(RECORDS SUPPLIED Opens)
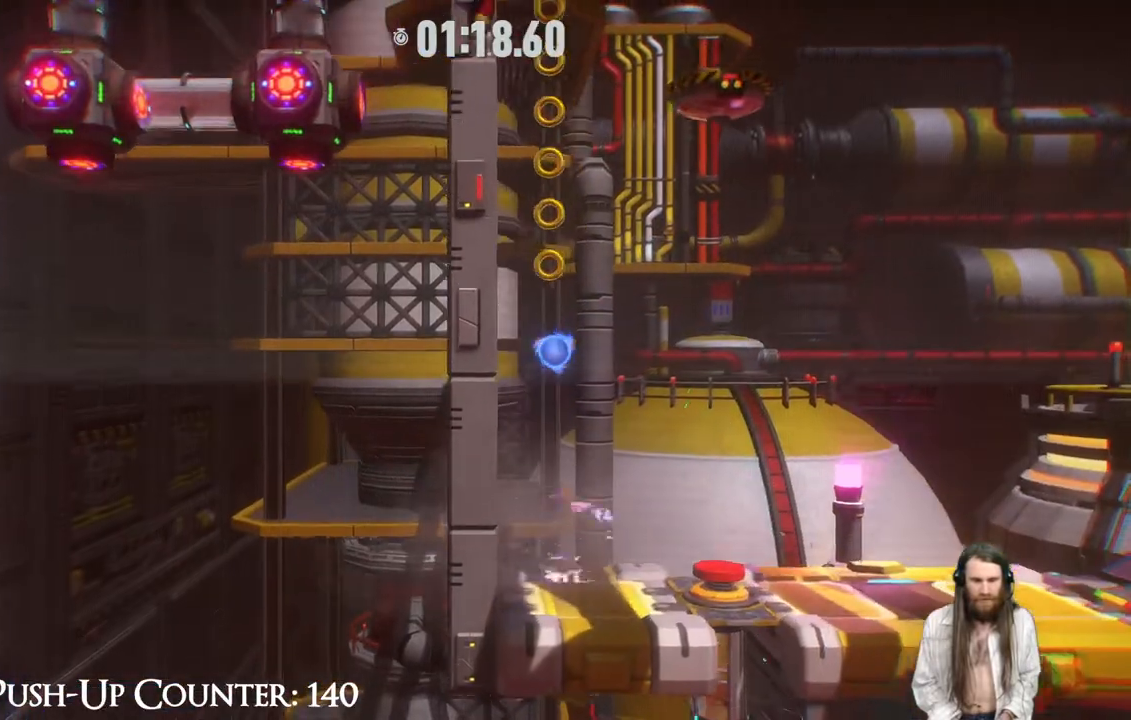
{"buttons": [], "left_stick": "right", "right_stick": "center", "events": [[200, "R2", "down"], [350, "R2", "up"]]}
(RECORDS SUPPLIED Closes)
(RECORDS SUPPLIED Opens)
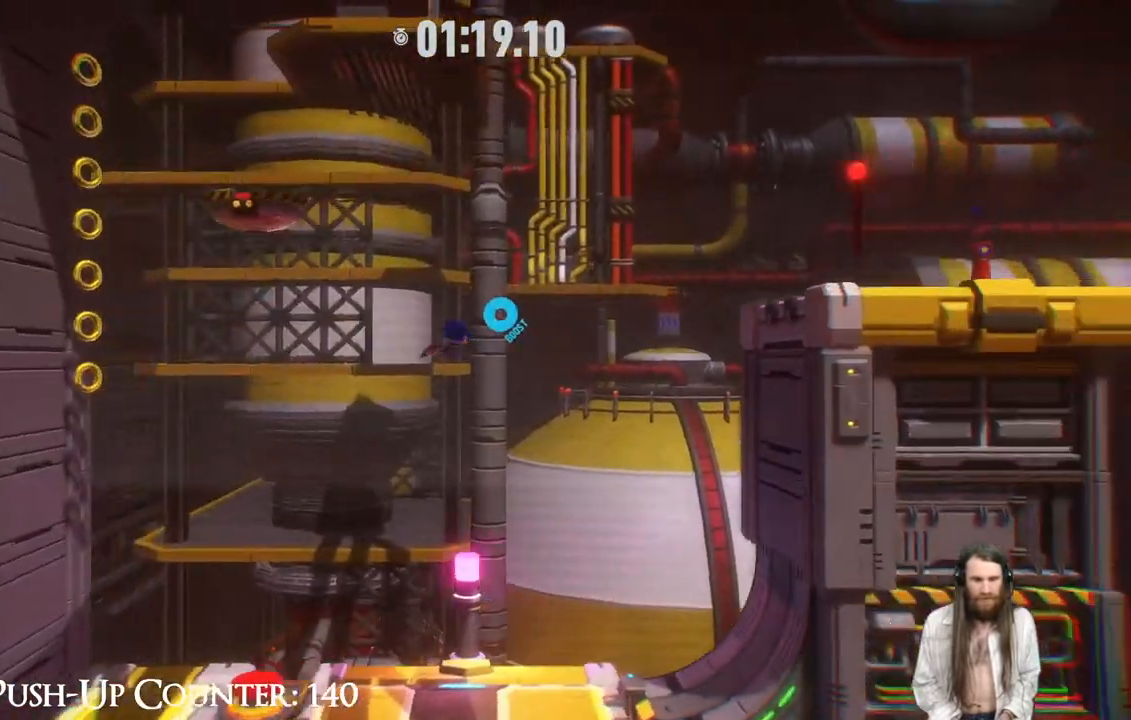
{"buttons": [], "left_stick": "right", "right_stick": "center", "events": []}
(RECORDS SUPPLIED Closes)
(RECORDS SUPPLIED Opens)
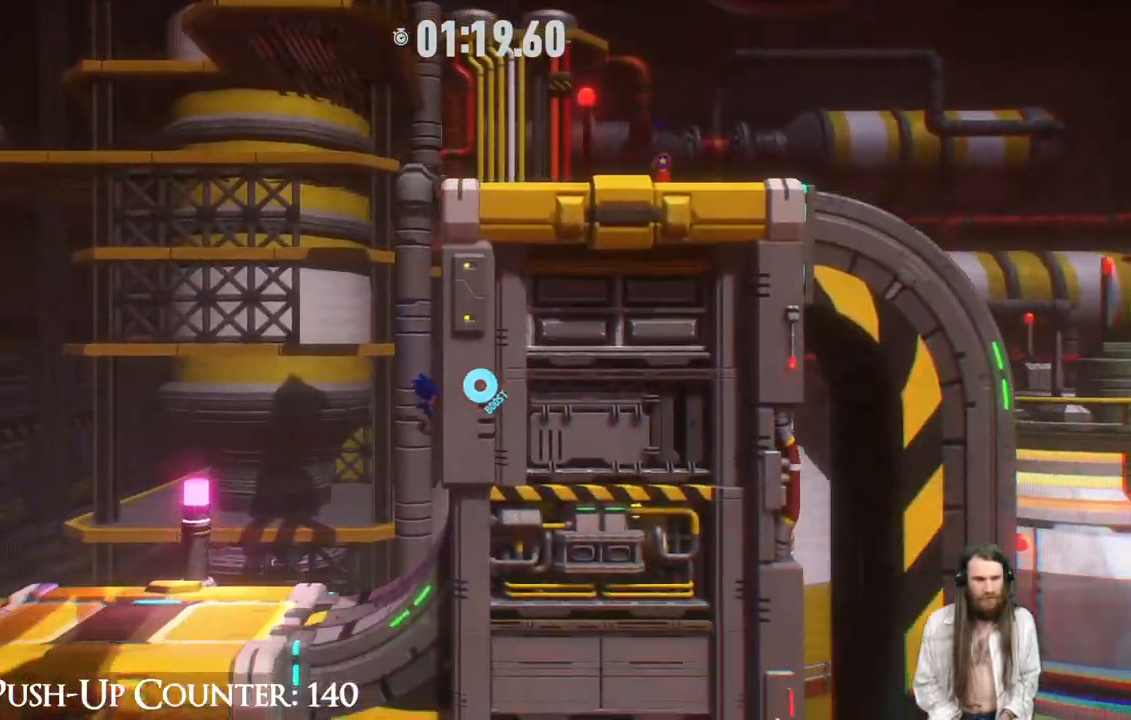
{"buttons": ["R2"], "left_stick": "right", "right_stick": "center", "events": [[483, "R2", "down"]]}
(RECORDS SUPPLIED Closes)
WORK ORDER — All lines in the records above with "down" need to be found and copied.

SOLUTION —
{"buttons": [], "left_stick": "right", "right_stick": "center", "events": [[200, "R2", "down"], [350, "R2", "up"]]}
{"buttons": ["R2"], "left_stick": "right", "right_stick": "center", "events": [[483, "R2", "down"]]}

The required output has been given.